#### Records for this exercise
• • • • • • •
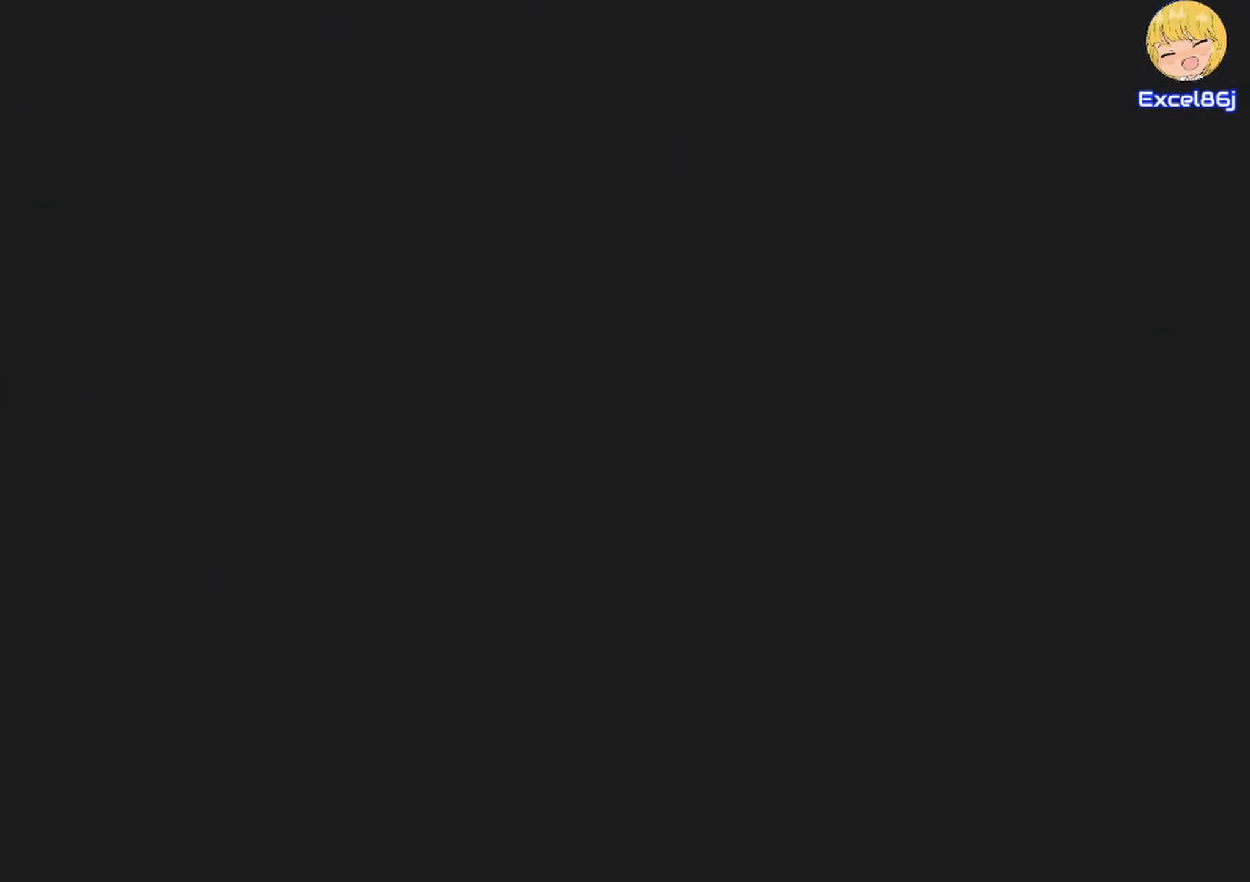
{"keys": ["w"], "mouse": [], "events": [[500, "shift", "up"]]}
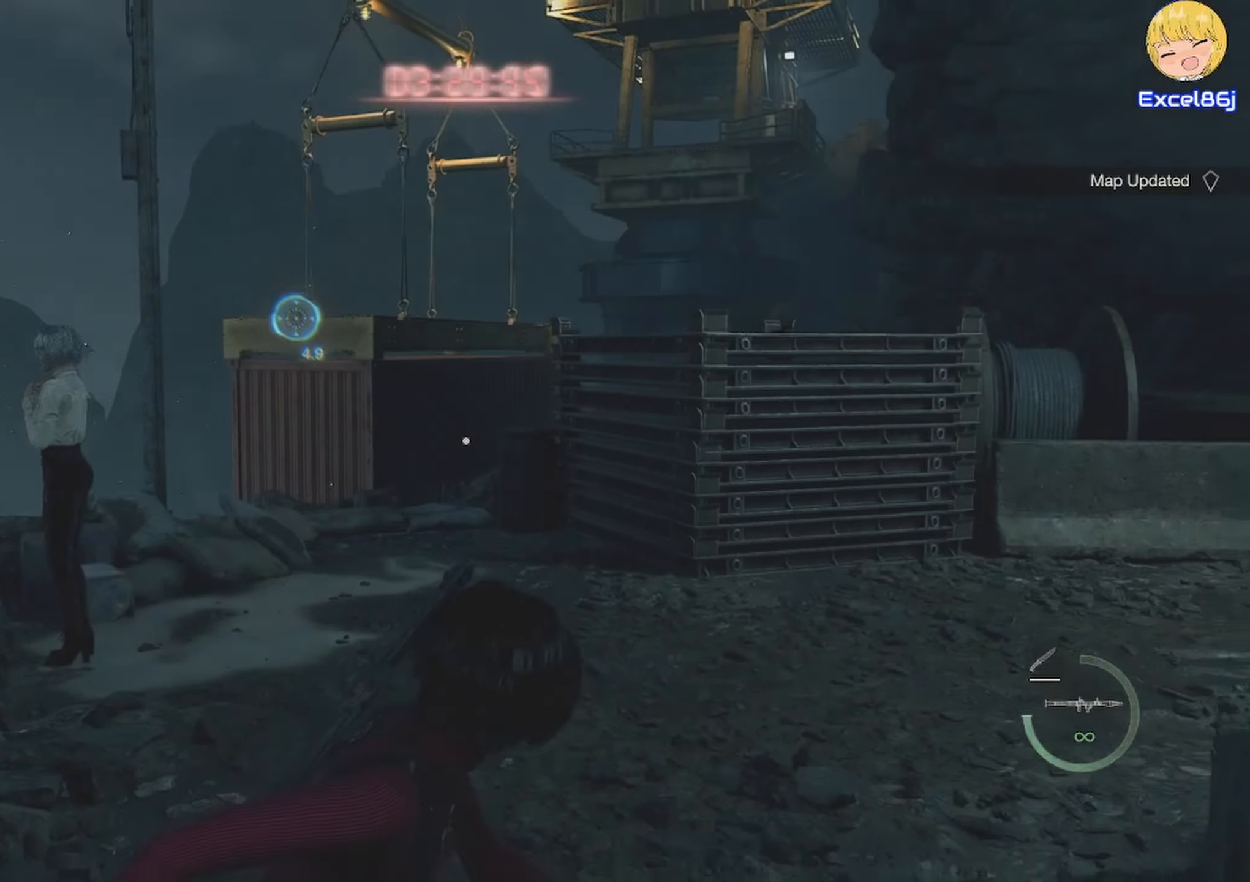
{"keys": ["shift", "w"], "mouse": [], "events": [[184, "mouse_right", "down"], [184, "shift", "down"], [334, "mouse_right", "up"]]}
• • • • • • •
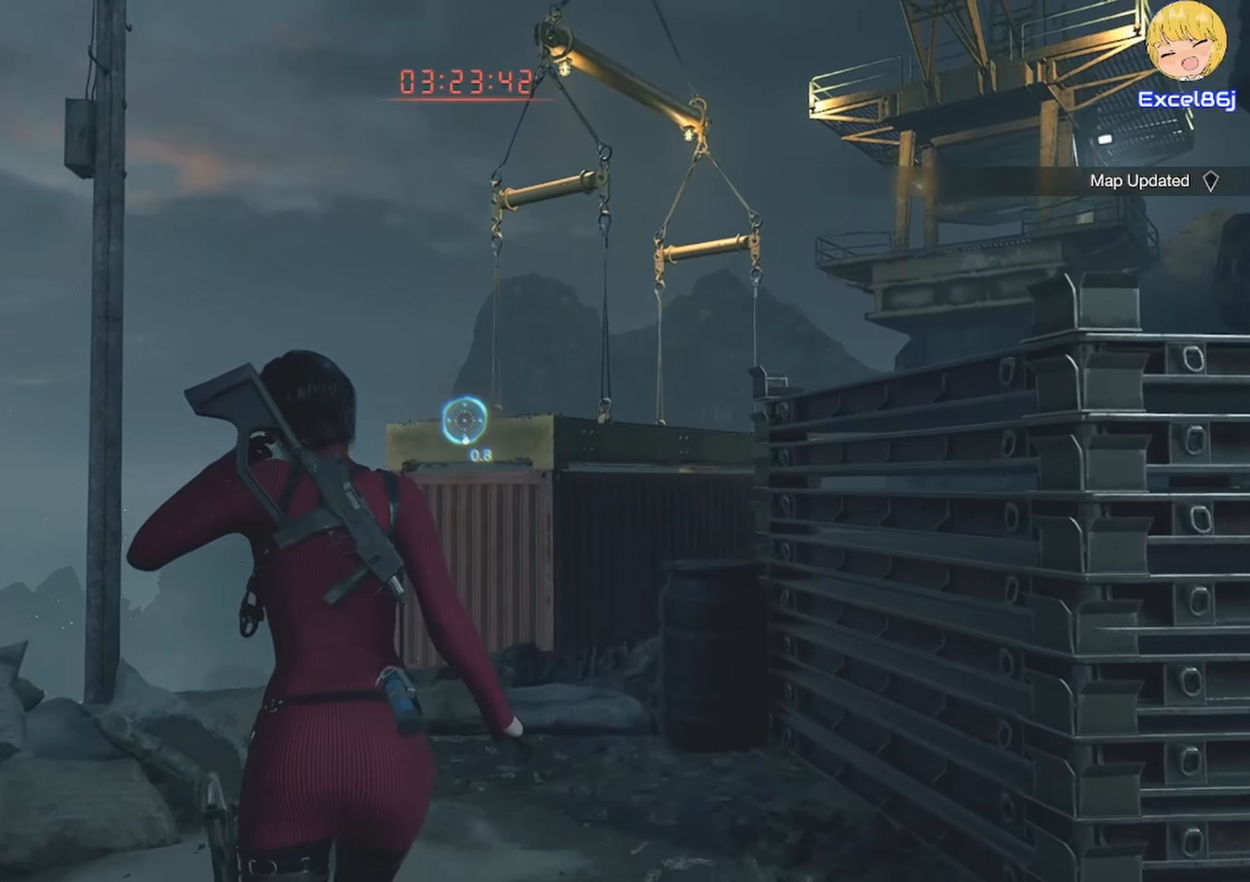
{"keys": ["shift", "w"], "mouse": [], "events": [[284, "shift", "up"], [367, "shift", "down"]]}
• • • • • • •
#### What needs to be done
Where a line of the data contains the string "down", include it in a count, and state that count alone.

#### Answer for the task
2